Similarly, we can also choose an algorithm for how we find the parameters

\[ \theta_n^*:=\theta_{n+1} = \theta_n - \mu \nabla_\theta \mathcal{L}_k(\theta_n) \]

Note, we assume that the best parameter for the minimization problem, \(\theta_k^*\) is a good choice for the parameter estimation problem, \(\theta_n\).

Implicit Differentiation#

We focus on the argmin differentiation problem

\[ \mathbf{x}^*(\boldsymbol{\theta}) = \underset{\mathbf{x}}{\text{argmin }} \mathcal{U}(\mathbf{x},\boldsymbol{\theta}) \]

Assumptions:

Strongly convex in \(x\)
Smooth

Implicit Function Theorem

This states that \(x^*(\theta)\) is a unique solution of

\[ \nabla_x \mathcal{U}(\theta, x^*(\theta)) = 0 \]

Note: unrolling just does \(\nabla_x (x_k(\theta))\). My job is to construct the solution!

Implications: This holds for all \(\theta\)’s!

Goal: Estimation \(\nabla_\theta x^*(\theta)\).

Result: A Linear System!

\[ \partial_x \partial_\theta \mathcal{U}(\theta,x^*(\theta)) + \partial^2_x\mathcal{U}(\theta,x^*(\theta)) \nabla_\theta x^*(\theta) = 0 \]

We can simplify this

\[ B(\theta) + A(\theta) \nabla_\theta x^*(\theta) = 0 \]

In Theory: We can find a Jacobian by solving the linear system (in theory).

In Practice: We don’t need the Hessian.
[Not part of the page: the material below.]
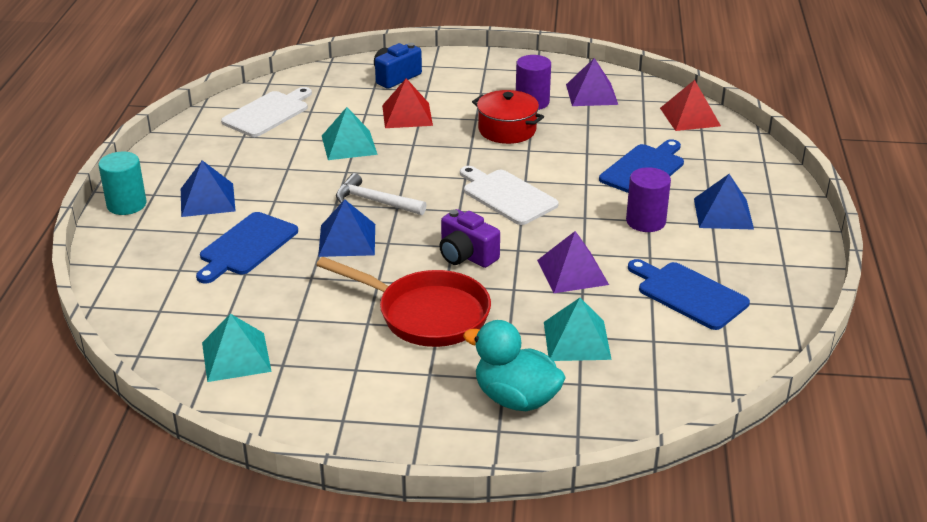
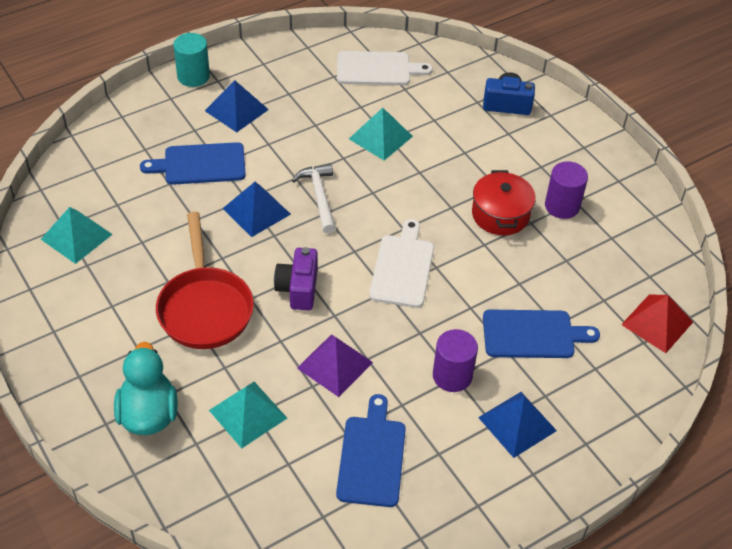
camera: 50 degrees right, 15 degrees up
(407, 115) = (458, 144): red pyramid -> none
(591, 94) = (619, 236): purple pyramid -> none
We just need Hessian vector products! If we observe the term, we notice that we get

\[ A(\theta) = [D_\theta \times D_x] \]

Observe: Let’s look at the original loss function. Using the chain rule we get:

\[ \nabla \mathcal{L}(\theta) = \partial_\theta f(\theta, x^*(\theta)) + \nabla_\theta x^*(\theta)^\top \partial_x f(\theta, x^*(\theta)) = 0 \]

And now, let’s look at the linear system we want to solve

\[ \nabla_\theta x^*(\theta) = - \left[A(\theta)\right]^{-1}B(\theta) \]

which is awful. So plugging this back into the equation, we get:

\[ \nabla \mathcal{L}(\theta) = \partial_\theta f(\theta, x^*(\theta)) + \left(-\left[A(\theta)\right]^{-1}B(\theta)\right)^\top \partial_x f(\theta, x^*(\theta)) = 0 \]

However, looking at the sizes, we notice that

(D_x x D_x)(???)(D_x)

This is hard: (D_x x D_x x ???)()

This is easy: (D_x x D_x)(????x D_x)

This is simply a vjp -> \(B(\theta)^\top\).

Note: We can also solve the linear system using gradient descent and Hessian products instead of pure hessians.

Computational Cost#

The cost is almost the same in terms of computations.

Unrolling	Implicit Differentiation
\(k\)-steps forward (unrolling)	\(k\)-steps for optimization \(\nabla_\theta x^*(\theta)\)
\(k\)-steps backwards (backprop unrolling)	\(k\)-steps for linear system opt (\(Ax-b\))

The cost is better for memory because we don’t have to do unrolling!

Approximate Soln or Gradient#

\[ \mathcal{L}_k(\theta) \approx \nabla\mathcal{L}(\theta) \]

Do we approximate the solution (unrolling) or approximate the gradient (Implicit Diff)

Warm Starts#

We can do a warmstart for the linear system optimization.

\[ x^*(\theta)=-[A(\theta)]^{-1}B(\theta) \]

by starting from an already good solution. (Is this called pre-conditioning?)

Strongly Convex Solution#

Not really… (Michael Work says overparameterized systems converges faster!)